Start of Available records

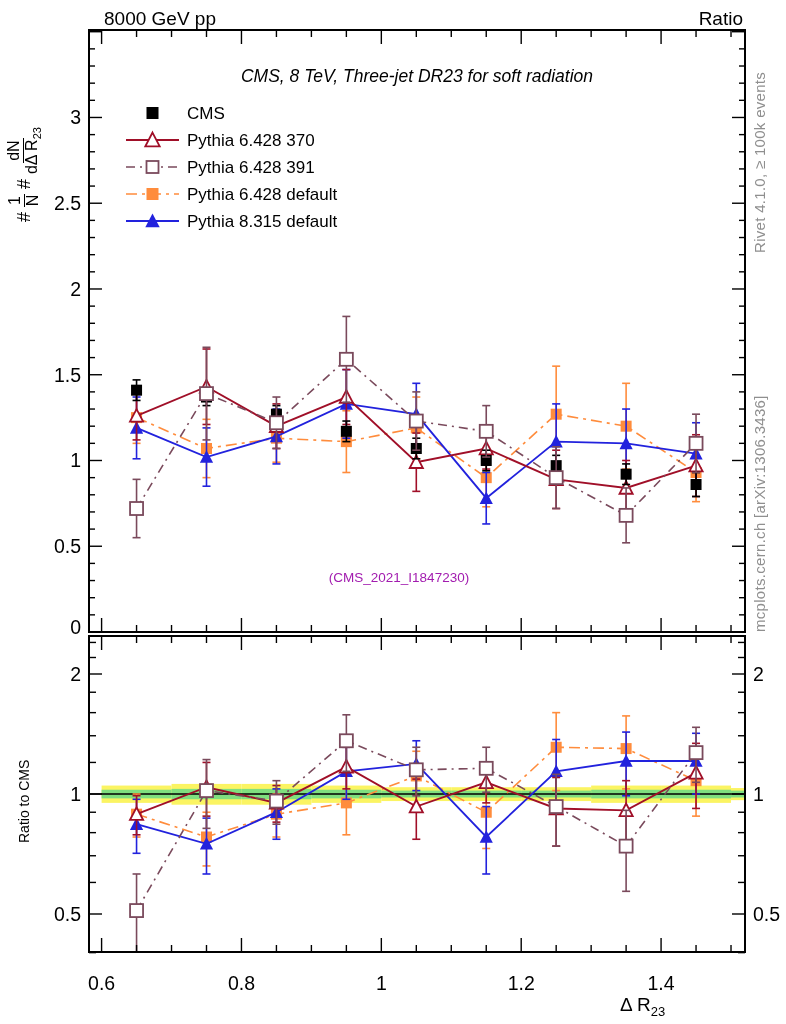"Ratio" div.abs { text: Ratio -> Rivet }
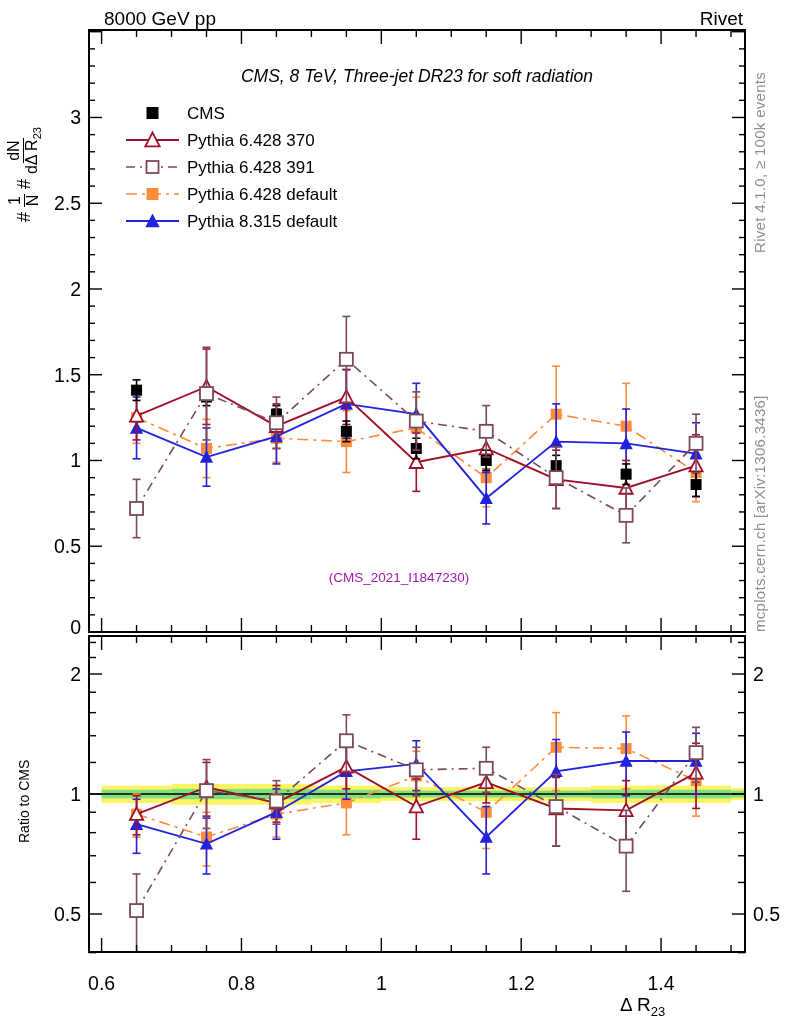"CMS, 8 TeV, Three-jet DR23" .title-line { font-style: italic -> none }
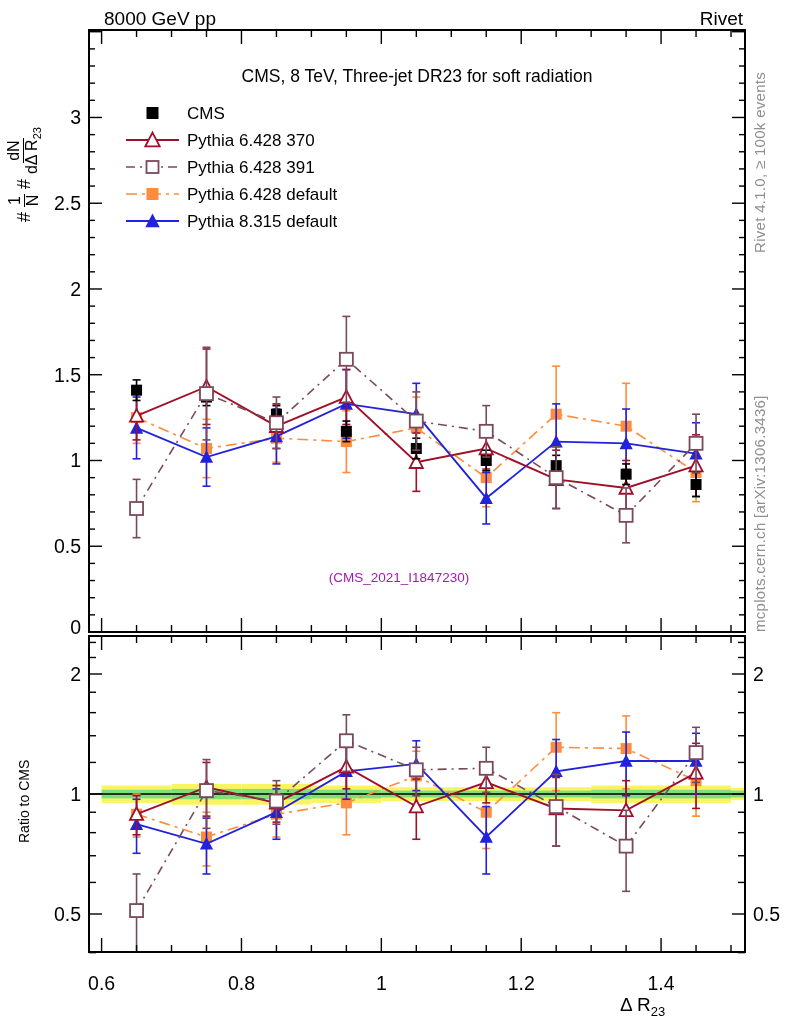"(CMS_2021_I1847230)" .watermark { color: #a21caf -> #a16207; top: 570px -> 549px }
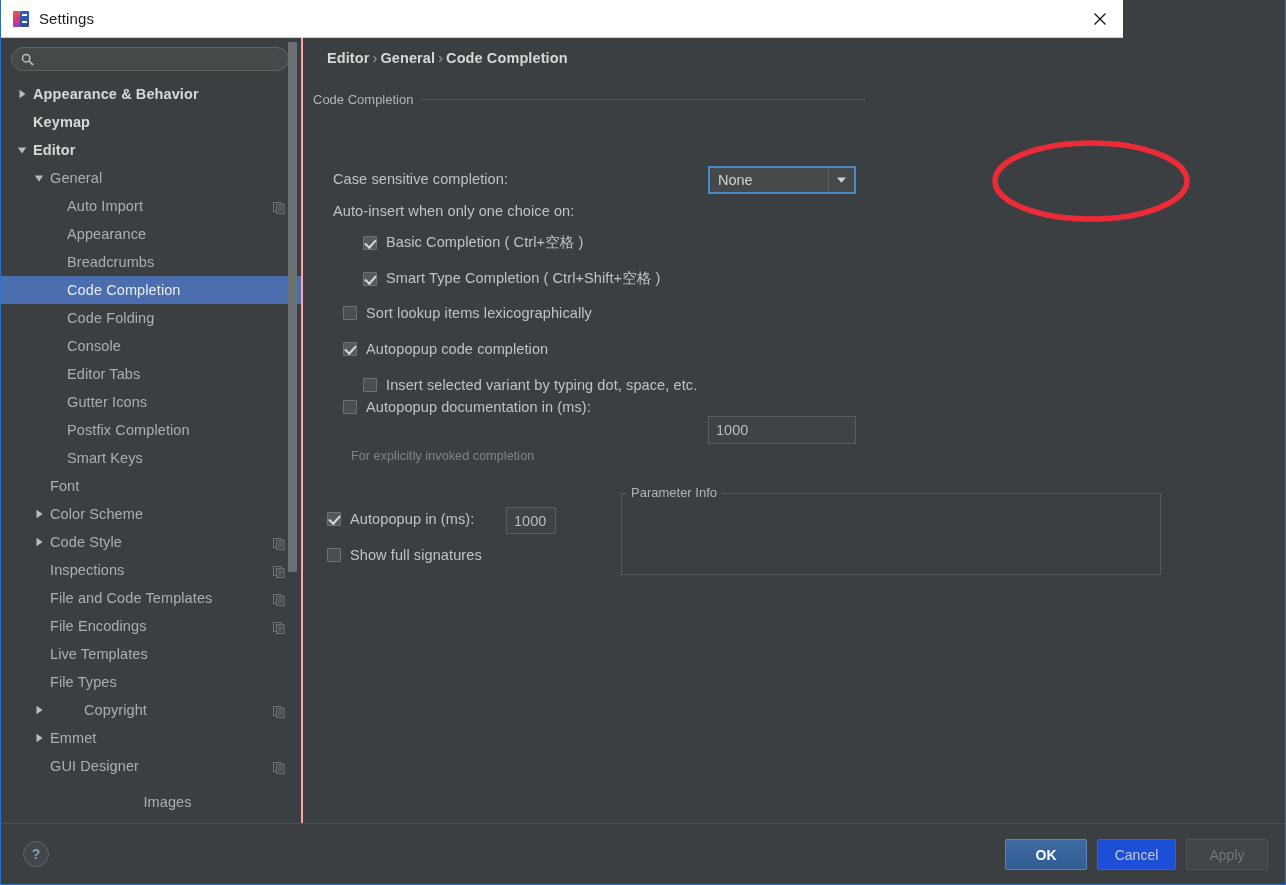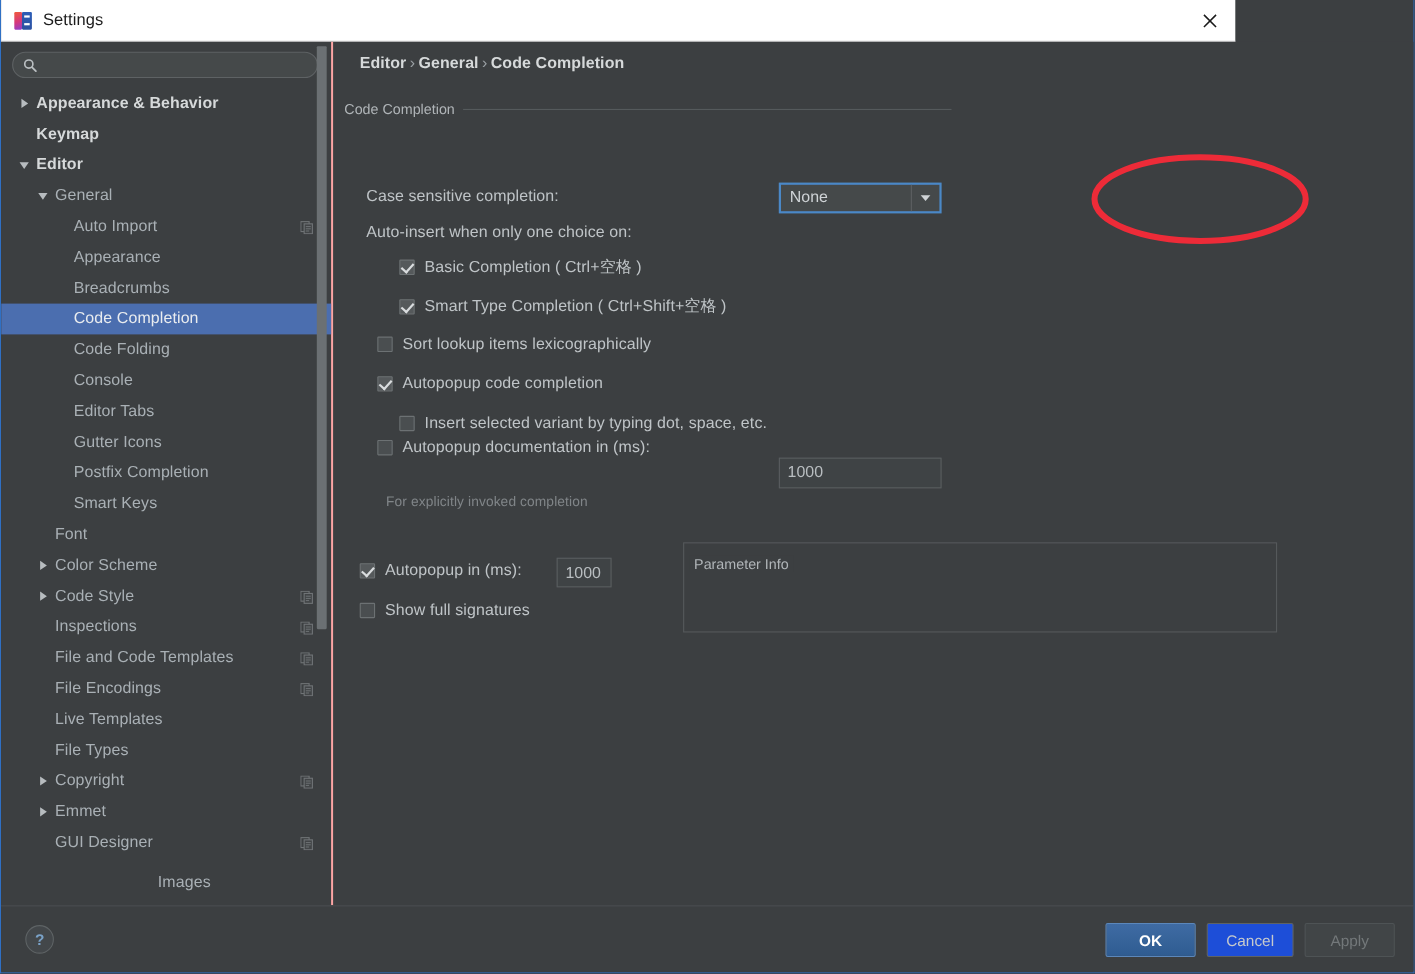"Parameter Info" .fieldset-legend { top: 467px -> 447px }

End of Available records
Start of Available records

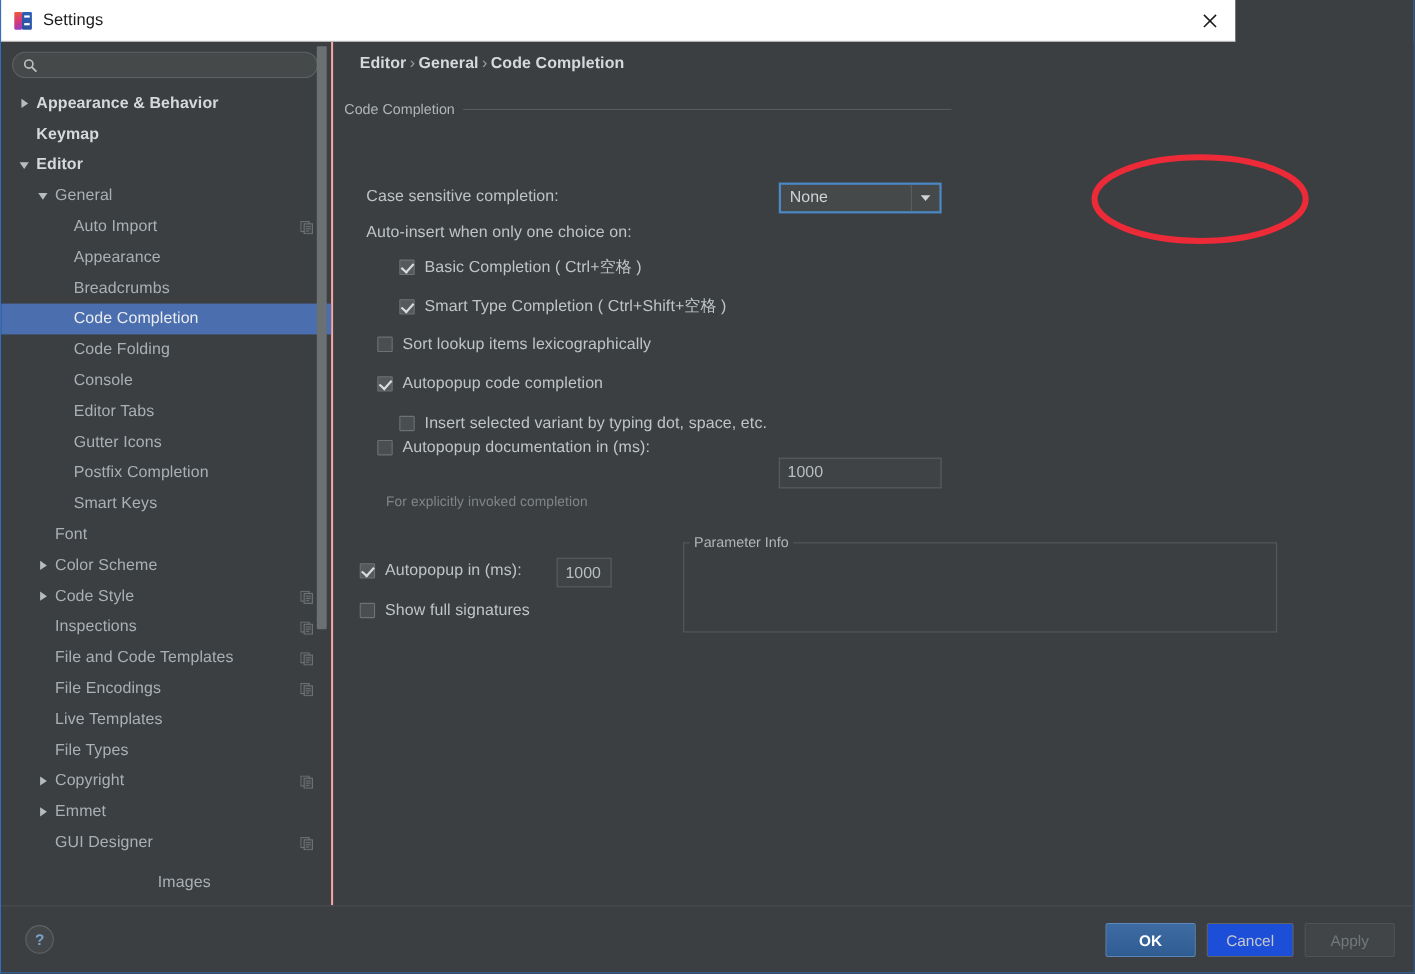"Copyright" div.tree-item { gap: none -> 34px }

End of Available records

Copy the lines above exactly, starting with the line that contains "text: Ratio ->" and ending with the line that contains "top: 467px ->", and leave out any pictures.

"Ratio" div.abs { text: Ratio -> Rivet }
"CMS, 8 TeV, Three-jet DR23" .title-line { font-style: italic -> none }
"(CMS_2021_I1847230)" .watermark { color: #a21caf -> #a16207; top: 570px -> 549px }
"Parameter Info" .fieldset-legend { top: 467px -> 447px }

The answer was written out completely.